Schwere Vorwürfe gegen das medizinische Personal einer niederösterreichischen Justizanstalt hatte es nach dem Tod eines 55-jährigen Häftlings im Vorjahr gegeben. Der Mann starb an den Folgen einer schweren Bauchspeicheldrüsenentzündung. Ein von der Staatsanwaltschaft Wien beigezogener Sachverständiger kommt zu dem Schluss, dass Fremdverschulden ausgeschlossen werden kann. Trotz der Intensivtherapie habe der Patient nur eine geringe Überlebenschance gehabt. Das Verfahren wegen des Verdachts auf fahrlässige Tötung dürfte damit vor der Einstellung stehen.
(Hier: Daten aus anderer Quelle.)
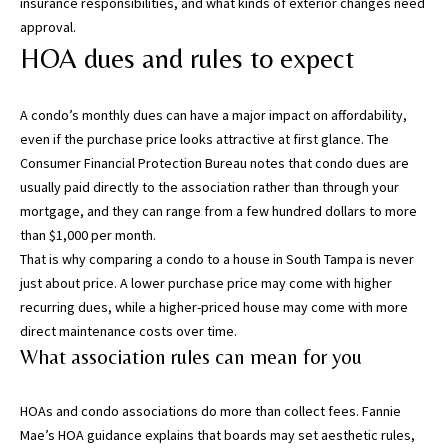
may vary.
insurance responsibilities, and what kinds of exterior changes need
Privacy
approval.
Policy
.
HOA dues and rules to expect
SUBMIT
A condo’s monthly dues can have a major impact on affordability,
even if the purchase price looks attractive at first glance. The
Consumer Financial Protection Bureau
notes that condo dues are
usually paid directly to the association rather than through your
mortgage, and they can range from a few hundred dollars to more
than $1,000 per month.
That is why comparing a condo to a house in South Tampa is never
just about price. A lower purchase price may come with higher
recurring dues, while a higher-priced house may come with more
direct maintenance costs over time.
What association rules can mean for you
[
e
m
HOAs and condo associations do more than collect fees.
Fannie
a
Mae’s HOA guidance
explains that boards may set aesthetic rules,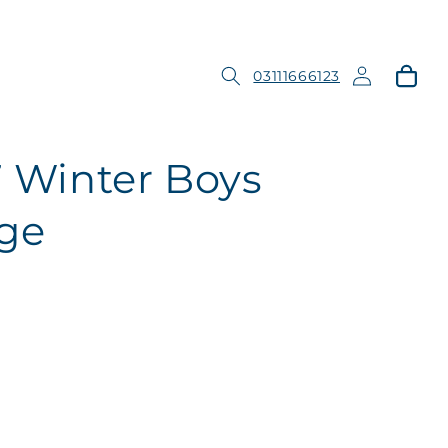
Log
Cart
03111666123
in
7 Winter Boys
ge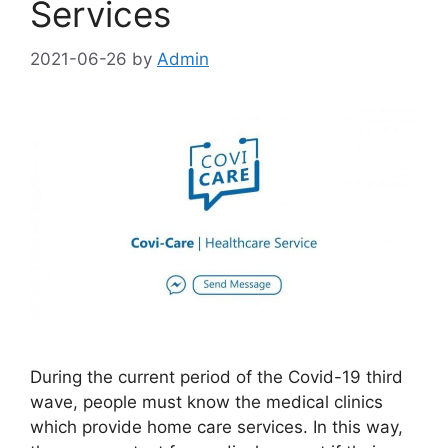
Services
2021-06-26
by
Admin
During the current period of the Covid-19 third
wave, people must know the medical clinics
which provide home care services. In this way,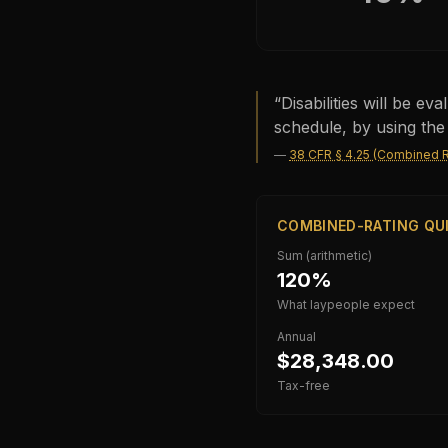
“
Disabilities will be e
schedule, by using the
—
38 CFR § 4.25 (Combined R
COMBINED-RATING QU
Sum (arithmetic)
120%
What laypeople expect
Annual
$28,348.00
Tax-free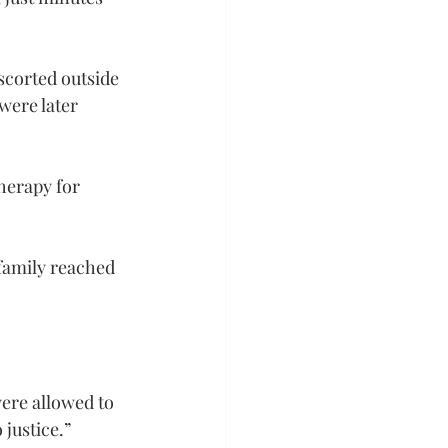
scorted outside 
were later 
herapy for 
family reached 
ere allowed to 
justice.”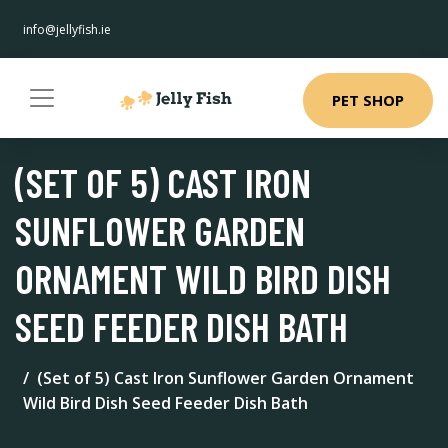
info@jellyfish.ie
PET SHOP
(SET OF 5) CAST IRON
SUNFLOWER GARDEN
ORNAMENT WILD BIRD DISH
SEED FEEDER DISH BATH
(Set of 5) Cast Iron Sunflower Garden Ornament
Wild Bird Dish Seed Feeder Dish Bath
Der Häftling war am 1. Dezember 2016 zur operativen Behebung eines Hodenbruchs in ein Wiener Spital überstellt worden. Am 2. Dezember verschlechterte sich kurz vor dem geplanten Eingriff sein Gesundheitszustand plötzlich, er musste reanimiert und auf die Intensivstation verlegt werden, wo ein Venenkatheter gesetzt wurde. Nach einer Stoffwechselentgleisung zeigten sich erhöhte Leber- und Pankreaswerte, eine Computertomografie wies schließlich eine ausgeprägte Bauchspeicheldrüsenentzündung nach. Am Morgen des 6. Dezember trat schließlich der Herz-Kreislauf-Stillstand ein.
"Wie durch einen Blitz kommt es zu Gewebezerfall"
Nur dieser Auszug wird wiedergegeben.